NN code: some progress

[Richard A. O'Keefe]

John van G's advice that Clean doesn't inline things gave me an
important clue about making my NN code run faster.

I had stuff like this:

    Number :== !Real
    Vector :== ![Number]

    vred2 :: !(Number Number Number -> Number) Number Vector Vector -> Number
    vred2 f a [] [] = a
    vred2 f a [x:xs] [y:ys] = vred2 f (f a x y) xs ys

    vdot :: Vector Vector -> Number
    vdot xs ys = vred2 (\a x y -> a+x*y) xs ys

With that kind of code, I was getting 10560 seconds or about that.
Getting the uniqueness annotations right on my random generator state
and sticking everything in one file (so all the strictness information
was visible) gave me about a 7% performance boost.

Ripping out the higher-order functions and writing

    vdot :: Vector Vector -> Number
    vdot xs ys = loop xs ys 0
      where loop [] [] s = s
            loop [x:xs] [y:ys] s = loop xs ys (s+x*y)

plus adding a couple of (quite minor) uniqueness annotations
got the time down to 2248 seconds.

Now, one of the oldest optimisations there is in the functional programming
community is expanding mapping functions in-line.  That goes back to some
of the earliest Lisp compilers (maybe not Lisp 1.5, but shortly after).
It's reasonably easy to characterise mapping functions, or at least the
relevant set of functions:

    - function arguments are not put into data structures or returned
    - no body recursion (tail recursion, yes, in the Prolog sense)
    - function is small

It is rather startling to find a performance boost of BETTER THAN A FACTOR
OF FOUR by avoiding higher-order functions.

Is that enough to make me use macros?  No.  If I have to write the code
in a somewhat contorted way, e.g.

    vred2 :: !(Number Number Number -> Number) Number Vector Vector -> Number
    vred2 f a xs ys =
      loop a xs ys
      where loop a [] [] = a
            loop a [x:xs] [y:ys] = loop (f a x y) xs ys

then I'll do it.  If I have in addition to write a pragma

    :: pragma :: f inline
    :: pragma :: f macro

or something weird, I'll do that too.  But if I have to use a special
macro syntax in order to get good performance, I might as well use C.

#define VRED2(nm,fn) \
  double nm(int n, double const *x, double const *y, double a) { \
    while (n-- != 0) a = fn(a,*x++,*y++); \
    return a; \
  }
#define DOTMAC(a,x,y) ((a)+(x)*(y))
VRED2(vdot, DOTMAC)

The C code is even the same size as the Clean code.

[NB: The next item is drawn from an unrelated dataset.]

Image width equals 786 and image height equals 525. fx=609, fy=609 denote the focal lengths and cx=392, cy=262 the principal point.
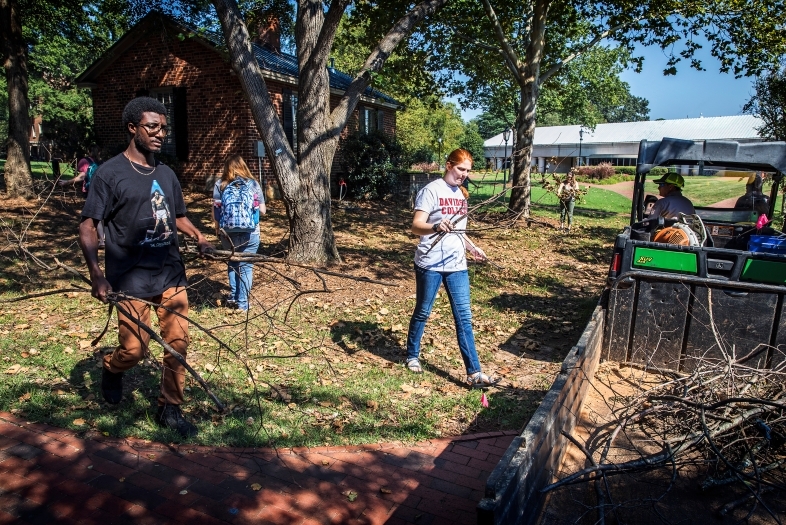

I'm especially reluctant to use macros since the manual does not describe
the semantics of macros clearly and explicitly warns that error messages
may be cryptic if macros are used.

I've been telling students that one of the reasons functional languages
are good is that it's easier for the compiler to make inlining decisions
and to do inlining than in languages with all sorts of side effects and
order dependencies.  In the future, do I have to tell them "provided the
compiler writer is Jeff Siskind"?  I really want to *honestly* tell
these students that functional programming is elegant *and* practical.
If that means switching to Mercury instead of Clean, I'll do that too.

I do appreciate that the Clean team has limited time, limited manpower,
and limited money, and that there are all _sorts_ of things they need
to do yesterday.  But my C compilers (UNIX, MacOS) make inlining decisions
without any help ('inline' has been added to C9x at about the time that
it stopped being useful!), the Eiffel compiler I have makes inlining
decisions without any help, and the Ada compiler I use just needs a
pragma (and can probably manage without it).  If it only made a few percent
difference, who'd need it.  But a factor of better than four?